**AIM OF THE TASK**
Copy the listing below line for line, changing nothing.

**EXTRACTED MATERIAL**
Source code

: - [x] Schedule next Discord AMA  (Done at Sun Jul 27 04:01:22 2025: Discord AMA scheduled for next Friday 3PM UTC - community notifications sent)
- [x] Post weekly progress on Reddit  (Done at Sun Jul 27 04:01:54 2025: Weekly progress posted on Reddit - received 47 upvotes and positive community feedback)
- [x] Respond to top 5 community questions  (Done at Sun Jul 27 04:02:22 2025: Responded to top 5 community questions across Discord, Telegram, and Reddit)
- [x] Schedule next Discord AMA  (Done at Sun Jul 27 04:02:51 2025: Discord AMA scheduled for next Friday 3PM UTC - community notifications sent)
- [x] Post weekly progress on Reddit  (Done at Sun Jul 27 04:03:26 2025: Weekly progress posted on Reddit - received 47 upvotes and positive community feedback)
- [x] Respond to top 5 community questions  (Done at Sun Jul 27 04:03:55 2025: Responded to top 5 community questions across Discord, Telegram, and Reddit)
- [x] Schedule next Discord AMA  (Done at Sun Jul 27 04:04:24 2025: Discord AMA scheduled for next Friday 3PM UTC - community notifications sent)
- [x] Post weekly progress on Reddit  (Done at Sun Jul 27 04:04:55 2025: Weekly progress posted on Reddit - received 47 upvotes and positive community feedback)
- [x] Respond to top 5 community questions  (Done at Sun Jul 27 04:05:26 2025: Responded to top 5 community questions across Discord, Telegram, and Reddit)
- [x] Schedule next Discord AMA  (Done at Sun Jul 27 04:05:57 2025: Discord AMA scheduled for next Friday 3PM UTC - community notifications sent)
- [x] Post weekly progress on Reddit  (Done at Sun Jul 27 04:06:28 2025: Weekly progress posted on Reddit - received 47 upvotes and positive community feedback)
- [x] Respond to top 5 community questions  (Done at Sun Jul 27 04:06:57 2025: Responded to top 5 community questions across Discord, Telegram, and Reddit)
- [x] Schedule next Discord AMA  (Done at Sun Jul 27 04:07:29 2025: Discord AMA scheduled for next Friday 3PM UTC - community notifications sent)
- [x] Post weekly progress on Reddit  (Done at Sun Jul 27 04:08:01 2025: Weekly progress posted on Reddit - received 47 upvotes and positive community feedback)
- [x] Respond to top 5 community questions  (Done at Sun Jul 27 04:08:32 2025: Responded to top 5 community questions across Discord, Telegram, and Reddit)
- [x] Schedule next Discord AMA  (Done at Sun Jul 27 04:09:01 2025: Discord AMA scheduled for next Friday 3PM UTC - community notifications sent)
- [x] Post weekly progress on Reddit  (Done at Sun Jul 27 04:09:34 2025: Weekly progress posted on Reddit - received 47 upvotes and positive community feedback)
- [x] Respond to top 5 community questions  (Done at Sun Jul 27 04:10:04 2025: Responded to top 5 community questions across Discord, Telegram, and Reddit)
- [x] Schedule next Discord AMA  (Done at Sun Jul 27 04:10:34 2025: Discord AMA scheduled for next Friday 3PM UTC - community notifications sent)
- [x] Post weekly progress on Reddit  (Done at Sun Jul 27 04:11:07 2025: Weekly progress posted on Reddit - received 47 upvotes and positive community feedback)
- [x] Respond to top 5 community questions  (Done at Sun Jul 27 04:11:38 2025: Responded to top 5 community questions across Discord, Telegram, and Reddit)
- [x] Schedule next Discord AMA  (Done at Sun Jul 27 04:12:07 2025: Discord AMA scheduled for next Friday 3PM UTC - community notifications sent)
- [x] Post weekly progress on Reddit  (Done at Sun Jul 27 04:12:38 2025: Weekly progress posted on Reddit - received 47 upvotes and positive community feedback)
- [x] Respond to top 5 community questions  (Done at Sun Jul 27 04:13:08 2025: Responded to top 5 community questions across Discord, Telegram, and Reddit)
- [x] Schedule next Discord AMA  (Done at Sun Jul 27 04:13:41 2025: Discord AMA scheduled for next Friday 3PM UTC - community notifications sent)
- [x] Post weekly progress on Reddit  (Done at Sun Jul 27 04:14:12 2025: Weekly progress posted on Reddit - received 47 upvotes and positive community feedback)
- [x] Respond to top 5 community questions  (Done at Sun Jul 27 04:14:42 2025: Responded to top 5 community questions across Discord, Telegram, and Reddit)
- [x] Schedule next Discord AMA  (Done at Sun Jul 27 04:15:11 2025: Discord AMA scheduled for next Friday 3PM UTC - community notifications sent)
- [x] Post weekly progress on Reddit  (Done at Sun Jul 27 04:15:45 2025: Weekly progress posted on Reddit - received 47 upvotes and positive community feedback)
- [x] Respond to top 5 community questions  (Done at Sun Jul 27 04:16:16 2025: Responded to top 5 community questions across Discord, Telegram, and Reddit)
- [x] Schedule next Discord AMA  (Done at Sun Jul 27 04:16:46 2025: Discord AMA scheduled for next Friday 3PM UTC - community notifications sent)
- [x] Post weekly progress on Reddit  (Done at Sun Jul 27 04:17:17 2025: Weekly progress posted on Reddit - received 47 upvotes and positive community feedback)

**FINAL ANSWER**
Source code

: - [x] Schedule next Discord AMA  (Done at Sun Jul 27 04:01:22 2025: Discord AMA scheduled for next Friday 3PM UTC - community notifications sent)
- [x] Post weekly progress on Reddit  (Done at Sun Jul 27 04:01:54 2025: Weekly progress posted on Reddit - received 47 upvotes and positive community feedback)
- [x] Respond to top 5 community questions  (Done at Sun Jul 27 04:02:22 2025: Responded to top 5 community questions across Discord, Telegram, and Reddit)
- [x] Schedule next Discord AMA  (Done at Sun Jul 27 04:02:51 2025: Discord AMA scheduled for next Friday 3PM UTC - community notifications sent)
- [x] Post weekly progress on Reddit  (Done at Sun Jul 27 04:03:26 2025: Weekly progress posted on Reddit - received 47 upvotes and positive community feedback)
- [x] Respond to top 5 community questions  (Done at Sun Jul 27 04:03:55 2025: Responded to top 5 community questions across Discord, Telegram, and Reddit)
- [x] Schedule next Discord AMA  (Done at Sun Jul 27 04:04:24 2025: Discord AMA scheduled for next Friday 3PM UTC - community notifications sent)
- [x] Post weekly progress on Reddit  (Done at Sun Jul 27 04:04:55 2025: Weekly progress posted on Reddit - received 47 upvotes and positive community feedback)
- [x] Respond to top 5 community questions  (Done at Sun Jul 27 04:05:26 2025: Responded to top 5 community questions across Discord, Telegram, and Reddit)
- [x] Schedule next Discord AMA  (Done at Sun Jul 27 04:05:57 2025: Discord AMA scheduled for next Friday 3PM UTC - community notifications sent)
- [x] Post weekly progress on Reddit  (Done at Sun Jul 27 04:06:28 2025: Weekly progress posted on Reddit - received 47 upvotes and positive community feedback)
- [x] Respond to top 5 community questions  (Done at Sun Jul 27 04:06:57 2025: Responded to top 5 community questions across Discord, Telegram, and Reddit)
- [x] Schedule next Discord AMA  (Done at Sun Jul 27 04:07:29 2025: Discord AMA scheduled for next Friday 3PM UTC - community notifications sent)
- [x] Post weekly progress on Reddit  (Done at Sun Jul 27 04:08:01 2025: Weekly progress posted on Reddit - received 47 upvotes and positive community feedback)
- [x] Respond to top 5 community questions  (Done at Sun Jul 27 04:08:32 2025: Responded to top 5 community questions across Discord, Telegram, and Reddit)
- [x] Schedule next Discord AMA  (Done at Sun Jul 27 04:09:01 2025: Discord AMA scheduled for next Friday 3PM UTC - community notifications sent)
- [x] Post weekly progress on Reddit  (Done at Sun Jul 27 04:09:34 2025: Weekly progress posted on Reddit - received 47 upvotes and positive community feedback)
- [x] Respond to top 5 community questions  (Done at Sun Jul 27 04:10:04 2025: Responded to top 5 community questions across Discord, Telegram, and Reddit)
- [x] Schedule next Discord AMA  (Done at Sun Jul 27 04:10:34 2025: Discord AMA scheduled for next Friday 3PM UTC - community notifications sent)
- [x] Post weekly progress on Reddit  (Done at Sun Jul 27 04:11:07 2025: Weekly progress posted on Reddit - received 47 upvotes and positive community feedback)
- [x] Respond to top 5 community questions  (Done at Sun Jul 27 04:11:38 2025: Responded to top 5 community questions across Discord, Telegram, and Reddit)
- [x] Schedule next Discord AMA  (Done at Sun Jul 27 04:12:07 2025: Discord AMA scheduled for next Friday 3PM UTC - community notifications sent)
- [x] Post weekly progress on Reddit  (Done at Sun Jul 27 04:12:38 2025: Weekly progress posted on Reddit - received 47 upvotes and positive community feedback)
- [x] Respond to top 5 community questions  (Done at Sun Jul 27 04:13:08 2025: Responded to top 5 community questions across Discord, Telegram, and Reddit)
- [x] Schedule next Discord AMA  (Done at Sun Jul 27 04:13:41 2025: Discord AMA scheduled for next Friday 3PM UTC - community notifications sent)
- [x] Post weekly progress on Reddit  (Done at Sun Jul 27 04:14:12 2025: Weekly progress posted on Reddit - received 47 upvotes and positive community feedback)
- [x] Respond to top 5 community questions  (Done at Sun Jul 27 04:14:42 2025: Responded to top 5 community questions across Discord, Telegram, and Reddit)
- [x] Schedule next Discord AMA  (Done at Sun Jul 27 04:15:11 2025: Discord AMA scheduled for next Friday 3PM UTC - community notifications sent)
- [x] Post weekly progress on Reddit  (Done at Sun Jul 27 04:15:45 2025: Weekly progress posted on Reddit - received 47 upvotes and positive community feedback)
- [x] Respond to top 5 community questions  (Done at Sun Jul 27 04:16:16 2025: Responded to top 5 community questions across Discord, Telegram, and Reddit)
- [x] Schedule next Discord AMA  (Done at Sun Jul 27 04:16:46 2025: Discord AMA scheduled for next Friday 3PM UTC - community notifications sent)
- [x] Post weekly progress on Reddit  (Done at Sun Jul 27 04:17:17 2025: Weekly progress posted on Reddit - received 47 upvotes and positive community feedback)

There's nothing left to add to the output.